There exists a network of dedicated, brilliant scientists who work long hours for not a lot of pay, trying to gain further understanding into what causes melanoma. These researchers lay the groundwork for all the clinical development that takes place, and every clinical trial had its origin in their work. Their names will not be on the news, and they will not be interviewed for their view on melanoma. But without them drugs that are all the rage now--ipi, PLX, etc.--wouldn't exist.
I have been impressed with the collegiality and cooperation that is evident among this group. We heard this evening about Estela's untimely death and my inbox is full of people expressing sympathy and a sense of loss.

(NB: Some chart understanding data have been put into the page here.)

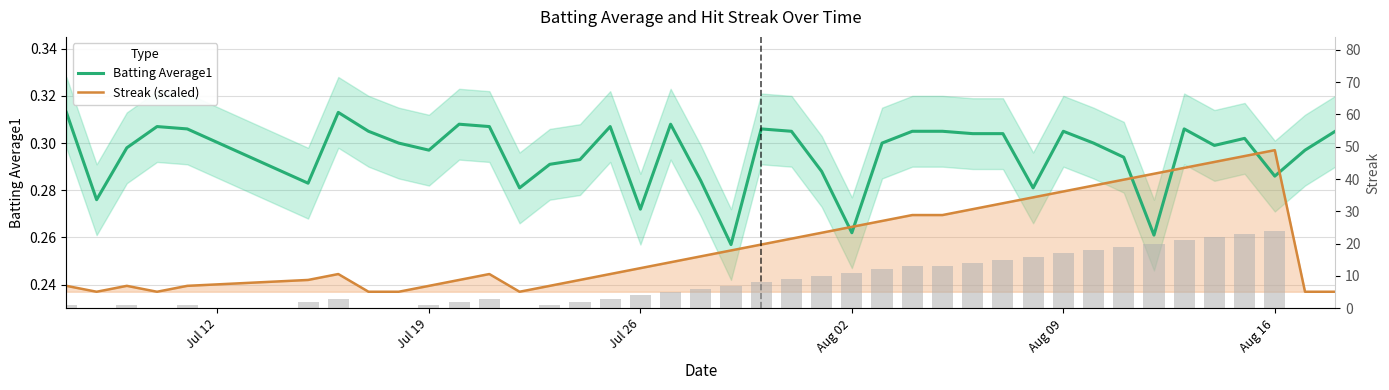

What value does the Streak (scaled) series have at Jul 12?

0.2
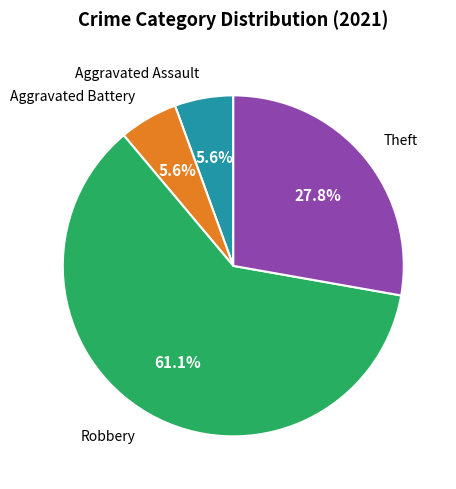

The Robbery slice represents 52% of the pie. True or false?

False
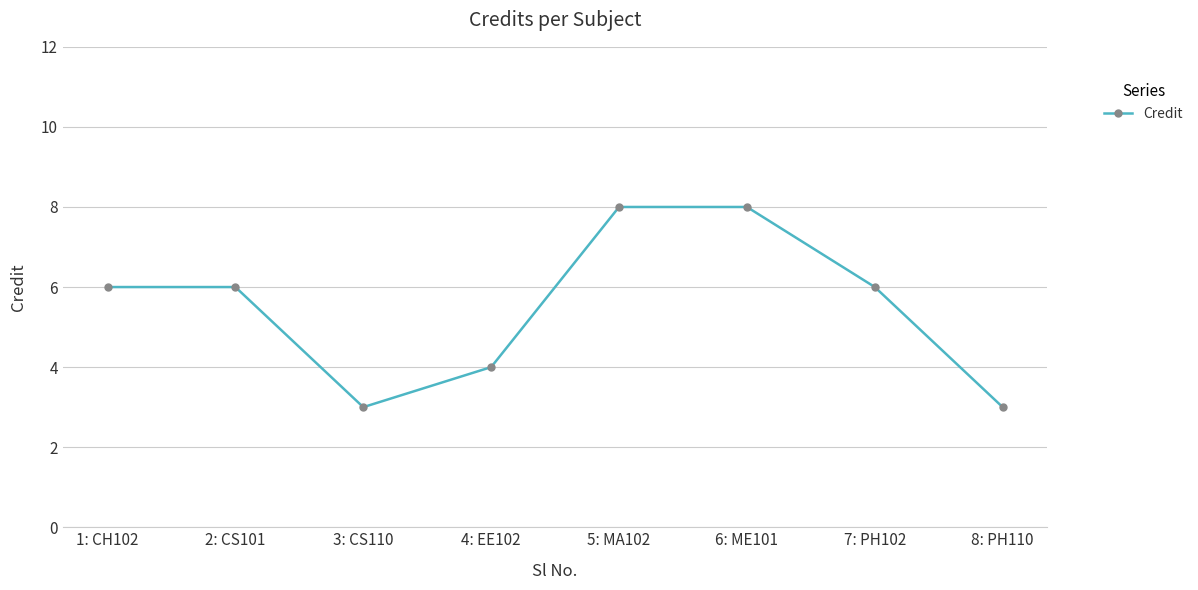

What is the difference between the second highest and second lowest values?

5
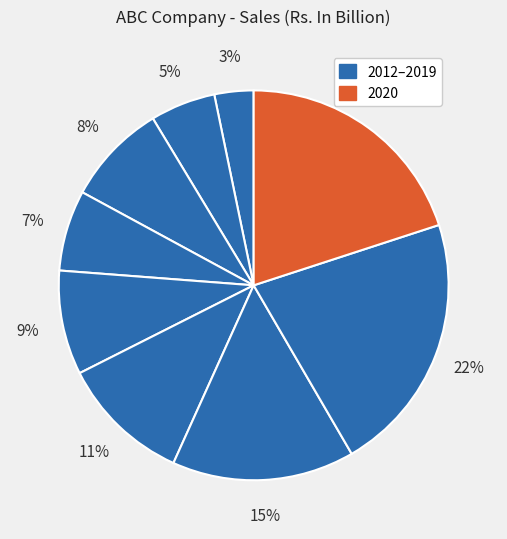

How many segments does this pie chart have?

9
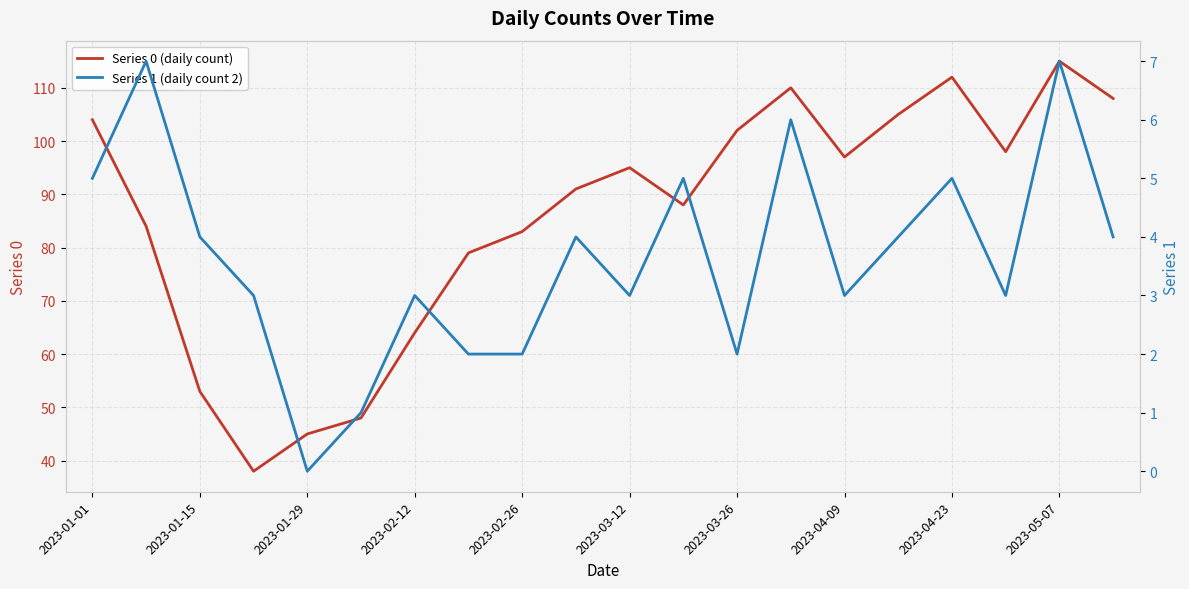

What is the highest value of the Series 0 (daily count) series?

115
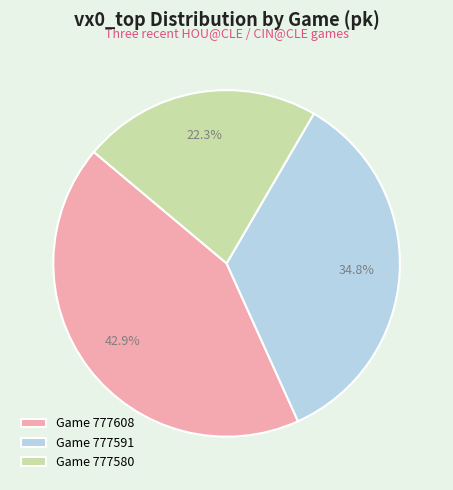

What is the total percentage of Game 777608 and Game 777591?

77.7%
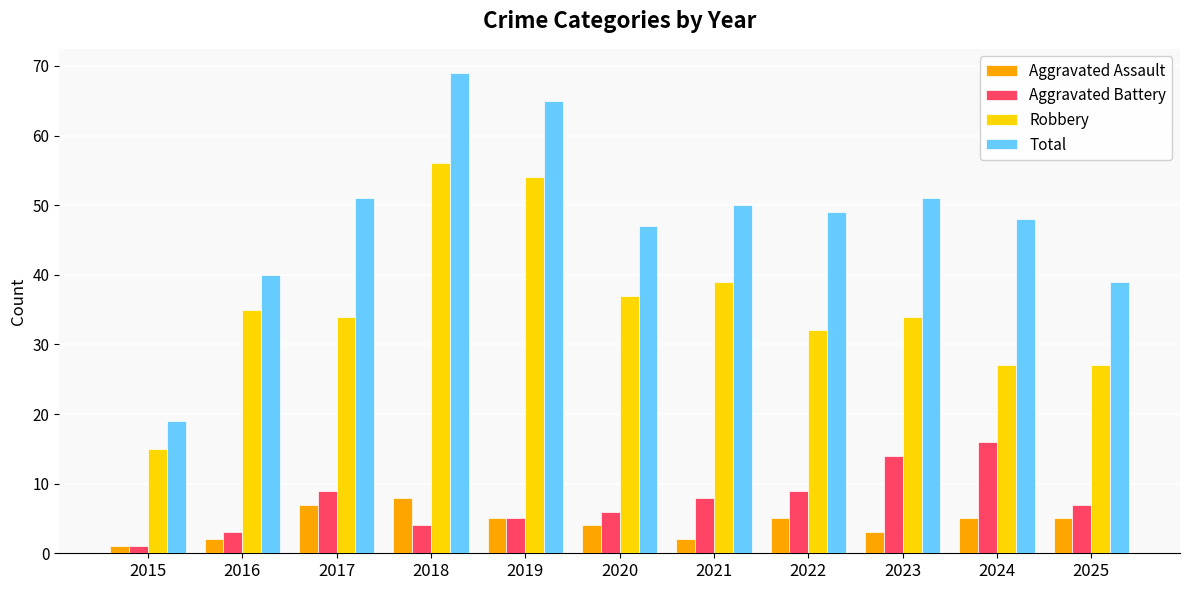

How many data points in Aggravated Battery are less than 7?

5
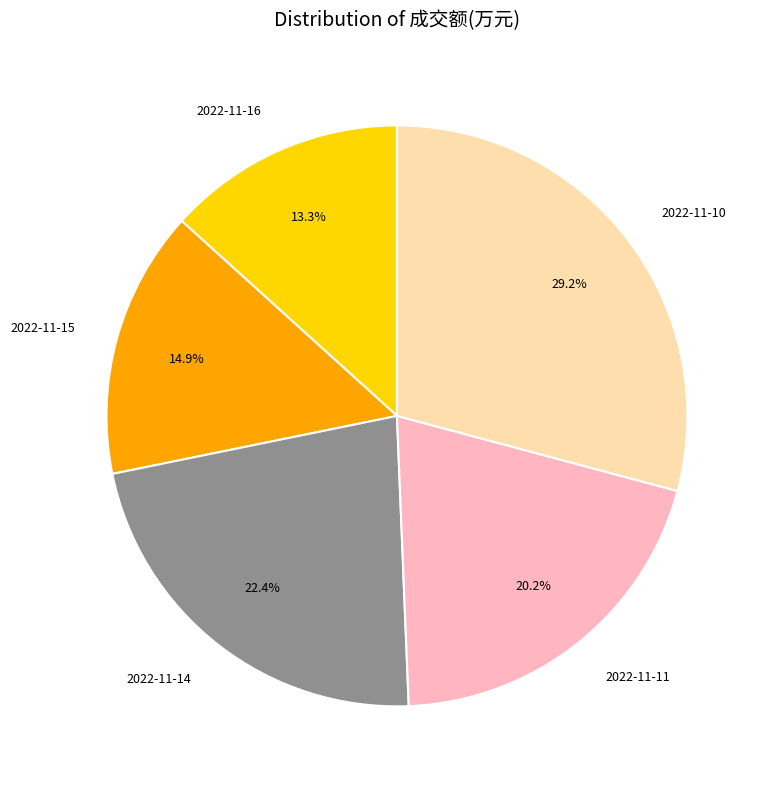

To the nearest percent, what is the combined percentage of 2022-11-14 and 2022-11-16?

36%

She did not have melanoma, but she was a melanoma warrior, and the fight is a bit poorer for her passing.
Estela's work at Baylor:
The second project is focused on the role of the protein SKI in melanoma tumor progression. Ski encodes a nuclear protein that binds DNA in association with other proteins and can act as either an activator or repressor of transcription. Using the yeast two-hybrid system, we have demonstrated that SKI physically associates with Smad2 and Smad3, two transcriptional activators that mediate the TGF-beta response. SKI suppresses TGF-beta signaling by binding the MH2 domains of Smad2 and Smad3, and repressing promoters bound by these proteins and the common mediator Smad4. We propose that SKI functions as a potent oncogene in melanoma cells by counteracting the effect of the TGF-beta pathway that usually functions to suppress cellular transformation. We are analyzing additional SKI-protein interactions to determine their contribution to melanoma progression. Also, we have recently cloned the ski promoter to determine, by DNase foot-printing, electrophoretic mobility-band shift assays (EMSA), chromatin immunoprecipitation (ChIP), and reporter analysis, regulatory elements and factors involved in its activation during the malignant transformation of human melanocytes.